Jacopo keeps on explaining how research shows that helping rehabilitate the distal part, neurologically produces beneficial effects to the proximal part as well.
The patient that uses Wristbot for his/her rehabilitation, as in a videogame, clutch the device handle and is then guided through a series of exercises with the help of a virtual reality environment. Each exercise is a sort of a game that the patient needs to complete, while Wristbot is releasing alternatively contrasting or helping forces in a way that facilitates the recovery in a smart and tailored way.
“All was made here in IIT” Jacopo adds, “everything from the mechanical to the electronic part and the software that runs it. We simply used IIT facilities such as the electronic facility or the mechanic one to seek for help by other IIT researchers.”
Team Wristbot then, after a series of successful clinical trials and a thorough market research, was convinced that the device they envisioned and was now a prototype could really be useful and successful on the market.
“We also have several joint lab within health structures where we have been able to test our product on real patients. In order to sell it to these structures or other clinics, though, it needs a medical certification” Maddalena Mugnosso adds.
“One of the main difficulties was to actually understand who was part of the team and who was not. The rationale behind selecting the group has been to check who was interested in embarking in such an adventure and who was already part of the lab. We are now a structured team of four people.”
The team is composed by Jacopo Zenzeri and Francesca Marini, who constitute the scientific advisory part of the team and Amel Cherif and Maddalena Mugnosso, who are going to be the more business involved wing of the team and that, in fact, are the ones who took part into the High-Tech Entrepreneurship Program in 2019.
“Our strategy in these years was based on marketing testing. So we created a well-engineered prototype and given it to six of our academic partners who are in Canada, US and Singapore. We collaborated with them to analyse the product and its faults and we treated them as actual clients, learning a lot about customer handling as well.

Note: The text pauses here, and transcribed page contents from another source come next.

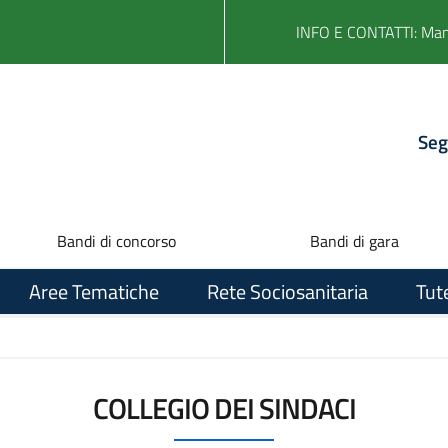
INFO E CONTATTI: Ma
Seg
Bandi di concorso
Bandi di gara
Aree Tematiche
Rete Sociosanitaria
Tut
COLLEGIO DEI SINDACI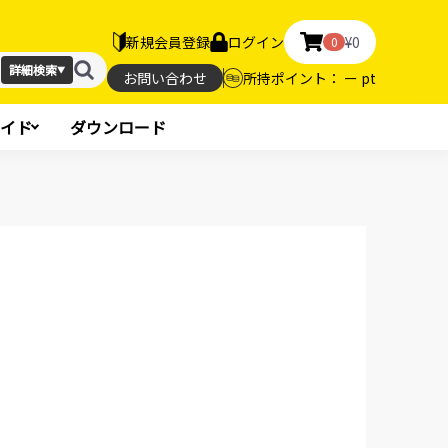
新規会員登録
ログイン
¥0
0
詳細検索
▼
お問い合わせ
所持ポイント： ー pt
イド
ダウンロード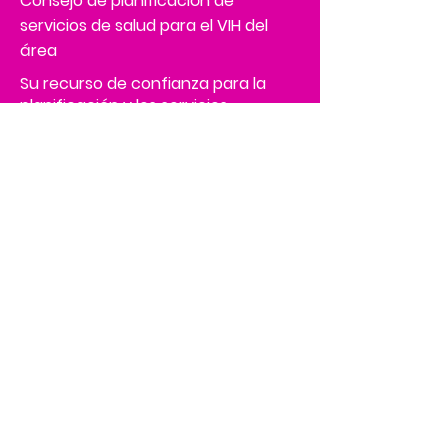
Consejo de planificación de
servicios de salud para el VIH del
área
Su recurso de confianza para la
planificación y los servicios
relacionados con el VIH
Tenemos tantas cosas
emocionantes sucediendo,
¡sé el primero en enterarte!
Address
4502 Medical Drive, MS# 45-2
Corporate Square,
Suite 200,
San Antonio, TX 78229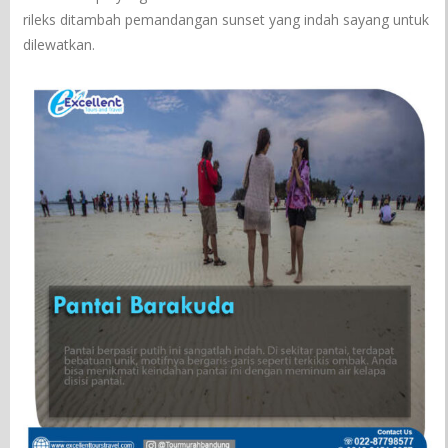
rileks ditambah pemandangan sunset yang indah sayang untuk
dilewatkan.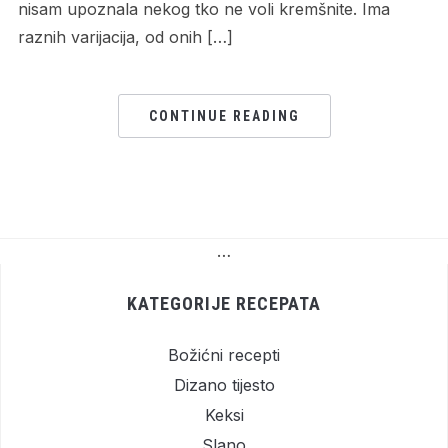
nisam upoznala nekog tko ne voli kremšnite. Ima
raznih varijacija, od onih […]
CONTINUE READING
…
KATEGORIJE RECEPATA
Božićni recepti
Dizano tijesto
Keksi
Slano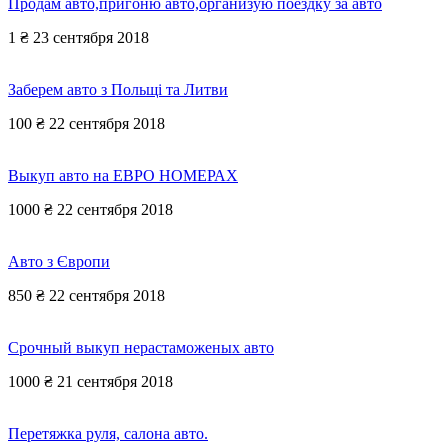
Продам авто,пригоню авто,организую поездку за авто
1 ₴
23 сентября 2018
Заберем авто з Польщі та Литви
100 ₴
22 сентября 2018
Выкуп авто на ЕВРО НОМЕРАХ
1000 ₴
22 сентября 2018
Авто з Європи
850 ₴
22 сентября 2018
Срочный выкуп нерастаможеных авто
1000 ₴
21 сентября 2018
Перетяжка руля, салона авто.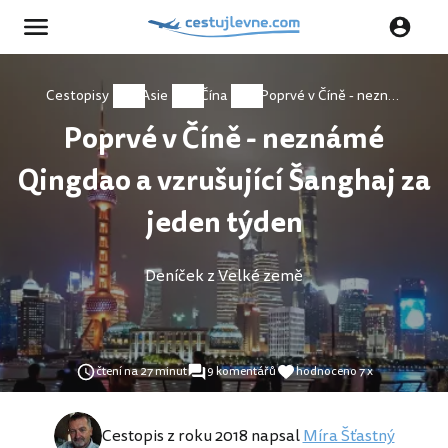
Cestopisy
Asie
Čína
Poprvé v Číně - neznámé Qingdao a vzrušující Šanghaj za jeden týden
Poprvé v Číně - neznámé
Qingdao a vzrušující Šanghaj za
jeden týden
Deníček z Velké země
čtení na 27 minut
9 komentářů
hodnoceno 7 x
Cestopis z roku 2018 napsal
Míra Šťastný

This approach was helpful for a variety of reasons, such as collecting feedbacks, make the product more competitive and adopt a more flexible mindset while considering all different suggestions coming from these technological partners and that derived from different needs coming from actual patients.”
It all began five years ago. There was already a prototype developed in the lab only for scientific purposes but was not the focus of anybody’s research in terms of moving towards a medical product, until Jacopo and others decided to begin a more intense engineering of it.
During the last year, the team sought an opinion from the IIT Technological Transfer Office as well, in order to gain a better insight on how to move their next steps toward the market. As a result, two Wristbot teammates took part in last year HTE (High Tech Entrepreneurship) to strengthen the team business vision and they won it as best project submitted.
Now the team looks ahead to marketing the product within the next couple of years.